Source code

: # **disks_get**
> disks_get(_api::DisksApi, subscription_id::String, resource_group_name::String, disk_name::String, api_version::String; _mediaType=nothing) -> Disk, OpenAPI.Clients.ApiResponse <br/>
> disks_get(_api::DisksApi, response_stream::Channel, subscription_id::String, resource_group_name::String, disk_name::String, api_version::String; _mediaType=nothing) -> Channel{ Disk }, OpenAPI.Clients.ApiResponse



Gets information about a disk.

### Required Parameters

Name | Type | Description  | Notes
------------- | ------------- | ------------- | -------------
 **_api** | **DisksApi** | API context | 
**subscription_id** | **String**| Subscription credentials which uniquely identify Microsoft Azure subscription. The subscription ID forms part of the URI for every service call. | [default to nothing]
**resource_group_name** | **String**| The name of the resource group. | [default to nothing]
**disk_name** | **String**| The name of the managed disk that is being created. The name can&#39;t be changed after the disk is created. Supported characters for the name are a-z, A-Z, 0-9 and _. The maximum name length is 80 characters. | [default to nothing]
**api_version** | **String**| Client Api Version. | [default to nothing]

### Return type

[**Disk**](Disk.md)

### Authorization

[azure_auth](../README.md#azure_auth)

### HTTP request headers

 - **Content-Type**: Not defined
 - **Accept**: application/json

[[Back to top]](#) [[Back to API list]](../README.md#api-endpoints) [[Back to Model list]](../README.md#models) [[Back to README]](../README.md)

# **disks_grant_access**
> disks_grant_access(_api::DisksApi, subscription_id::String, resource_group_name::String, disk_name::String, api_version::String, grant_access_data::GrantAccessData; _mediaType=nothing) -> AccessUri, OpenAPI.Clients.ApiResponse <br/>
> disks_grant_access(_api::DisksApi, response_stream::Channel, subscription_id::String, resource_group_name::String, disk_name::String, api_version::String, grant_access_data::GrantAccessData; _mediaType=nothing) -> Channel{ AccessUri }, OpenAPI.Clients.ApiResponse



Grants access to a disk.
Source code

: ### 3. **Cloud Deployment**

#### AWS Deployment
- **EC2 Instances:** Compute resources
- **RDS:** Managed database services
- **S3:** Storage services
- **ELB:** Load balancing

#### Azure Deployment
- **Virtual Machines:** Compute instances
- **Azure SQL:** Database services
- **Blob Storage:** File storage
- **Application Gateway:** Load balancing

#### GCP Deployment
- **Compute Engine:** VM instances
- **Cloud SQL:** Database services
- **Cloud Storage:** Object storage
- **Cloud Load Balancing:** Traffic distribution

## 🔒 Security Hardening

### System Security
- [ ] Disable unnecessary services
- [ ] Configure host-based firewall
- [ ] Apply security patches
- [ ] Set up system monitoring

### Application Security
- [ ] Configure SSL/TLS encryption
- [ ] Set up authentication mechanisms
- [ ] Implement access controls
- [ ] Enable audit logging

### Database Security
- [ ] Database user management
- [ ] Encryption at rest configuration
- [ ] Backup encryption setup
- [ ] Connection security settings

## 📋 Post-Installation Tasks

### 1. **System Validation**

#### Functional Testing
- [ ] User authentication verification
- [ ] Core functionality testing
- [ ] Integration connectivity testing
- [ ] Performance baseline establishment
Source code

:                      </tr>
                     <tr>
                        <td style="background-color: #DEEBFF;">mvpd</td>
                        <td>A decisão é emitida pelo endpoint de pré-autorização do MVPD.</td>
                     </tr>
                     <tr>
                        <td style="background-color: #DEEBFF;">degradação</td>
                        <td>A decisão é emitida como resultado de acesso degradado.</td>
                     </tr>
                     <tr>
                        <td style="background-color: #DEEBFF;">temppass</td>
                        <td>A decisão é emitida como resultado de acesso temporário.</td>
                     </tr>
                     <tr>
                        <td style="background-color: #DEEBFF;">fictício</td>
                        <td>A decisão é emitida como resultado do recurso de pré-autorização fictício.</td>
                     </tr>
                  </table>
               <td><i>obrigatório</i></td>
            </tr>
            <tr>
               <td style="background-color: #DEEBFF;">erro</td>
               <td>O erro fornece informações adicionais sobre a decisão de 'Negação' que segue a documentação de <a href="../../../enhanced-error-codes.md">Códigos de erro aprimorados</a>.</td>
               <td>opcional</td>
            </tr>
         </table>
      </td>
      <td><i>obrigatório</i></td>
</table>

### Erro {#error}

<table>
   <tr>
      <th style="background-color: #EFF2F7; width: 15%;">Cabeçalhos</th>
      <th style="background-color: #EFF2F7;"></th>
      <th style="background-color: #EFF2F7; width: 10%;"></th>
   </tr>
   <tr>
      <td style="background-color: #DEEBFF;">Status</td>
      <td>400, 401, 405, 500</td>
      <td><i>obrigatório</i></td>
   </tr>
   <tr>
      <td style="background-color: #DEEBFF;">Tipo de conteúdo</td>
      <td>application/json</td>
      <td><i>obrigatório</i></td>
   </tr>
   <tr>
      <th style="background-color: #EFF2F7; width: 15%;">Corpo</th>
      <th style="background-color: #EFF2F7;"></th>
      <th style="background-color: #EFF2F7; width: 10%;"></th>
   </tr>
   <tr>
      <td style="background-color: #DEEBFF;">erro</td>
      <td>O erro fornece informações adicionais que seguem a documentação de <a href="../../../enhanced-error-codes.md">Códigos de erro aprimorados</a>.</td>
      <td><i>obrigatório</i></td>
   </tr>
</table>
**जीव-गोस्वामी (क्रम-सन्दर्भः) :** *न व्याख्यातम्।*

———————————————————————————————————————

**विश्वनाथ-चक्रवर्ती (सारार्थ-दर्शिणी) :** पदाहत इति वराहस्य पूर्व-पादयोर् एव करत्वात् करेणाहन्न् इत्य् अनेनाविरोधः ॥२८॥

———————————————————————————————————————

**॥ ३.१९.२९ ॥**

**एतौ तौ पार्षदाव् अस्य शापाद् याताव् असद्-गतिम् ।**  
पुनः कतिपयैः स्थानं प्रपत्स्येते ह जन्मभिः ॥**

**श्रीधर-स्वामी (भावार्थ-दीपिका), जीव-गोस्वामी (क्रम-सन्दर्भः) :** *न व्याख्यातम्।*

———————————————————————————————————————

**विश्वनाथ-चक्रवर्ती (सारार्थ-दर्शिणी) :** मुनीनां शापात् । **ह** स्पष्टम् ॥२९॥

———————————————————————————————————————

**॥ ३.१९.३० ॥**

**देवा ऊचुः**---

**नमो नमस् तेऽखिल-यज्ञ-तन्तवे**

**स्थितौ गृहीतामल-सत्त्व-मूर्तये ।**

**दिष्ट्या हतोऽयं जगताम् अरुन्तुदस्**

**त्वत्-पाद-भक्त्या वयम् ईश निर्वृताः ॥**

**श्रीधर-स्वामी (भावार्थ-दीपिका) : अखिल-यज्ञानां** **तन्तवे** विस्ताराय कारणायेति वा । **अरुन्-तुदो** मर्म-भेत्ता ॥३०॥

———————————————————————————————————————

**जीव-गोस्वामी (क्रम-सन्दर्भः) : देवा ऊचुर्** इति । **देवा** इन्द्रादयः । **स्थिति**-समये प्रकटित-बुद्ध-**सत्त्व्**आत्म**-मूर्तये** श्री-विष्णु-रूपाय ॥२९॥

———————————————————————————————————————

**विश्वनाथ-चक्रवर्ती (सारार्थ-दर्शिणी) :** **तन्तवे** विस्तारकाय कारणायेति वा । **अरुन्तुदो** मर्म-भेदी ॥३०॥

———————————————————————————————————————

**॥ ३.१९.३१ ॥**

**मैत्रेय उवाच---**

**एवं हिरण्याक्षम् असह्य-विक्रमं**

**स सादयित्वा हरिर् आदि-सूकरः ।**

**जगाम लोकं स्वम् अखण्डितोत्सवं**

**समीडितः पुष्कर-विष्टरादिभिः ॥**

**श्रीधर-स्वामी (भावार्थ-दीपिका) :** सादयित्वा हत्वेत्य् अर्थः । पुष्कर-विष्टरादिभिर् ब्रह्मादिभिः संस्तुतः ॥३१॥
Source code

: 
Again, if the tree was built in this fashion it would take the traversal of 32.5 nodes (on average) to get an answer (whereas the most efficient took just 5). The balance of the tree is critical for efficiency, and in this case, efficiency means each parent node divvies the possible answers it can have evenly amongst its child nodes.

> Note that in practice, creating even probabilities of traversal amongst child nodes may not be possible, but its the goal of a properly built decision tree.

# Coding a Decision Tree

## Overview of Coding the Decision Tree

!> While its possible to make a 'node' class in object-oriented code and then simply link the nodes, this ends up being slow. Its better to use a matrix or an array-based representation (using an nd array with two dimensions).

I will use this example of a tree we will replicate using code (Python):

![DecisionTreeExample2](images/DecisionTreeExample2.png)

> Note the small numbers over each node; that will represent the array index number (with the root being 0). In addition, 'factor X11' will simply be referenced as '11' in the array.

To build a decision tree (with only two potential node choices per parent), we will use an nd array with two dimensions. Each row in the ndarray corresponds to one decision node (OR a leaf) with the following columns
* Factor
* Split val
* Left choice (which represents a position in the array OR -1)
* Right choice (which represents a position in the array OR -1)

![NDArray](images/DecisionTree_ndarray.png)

..........

*Task to carry out*:
Reproduce exactly the section above that begins at the line containing "- **Blob Storage:** File storage" and ends at the line containing "- [ ] Disable unnecessary services", leaving out all other lines.

*Exercise output*:
- **Blob Storage:** File storage
- **Application Gateway:** Load balancing

#### GCP Deployment
- **Compute Engine:** VM instances
- **Cloud SQL:** Database services
- **Cloud Storage:** Object storage
- **Cloud Load Balancing:** Traffic distribution

## 🔒 Security Hardening

### System Security
- [ ] Disable unnecessary services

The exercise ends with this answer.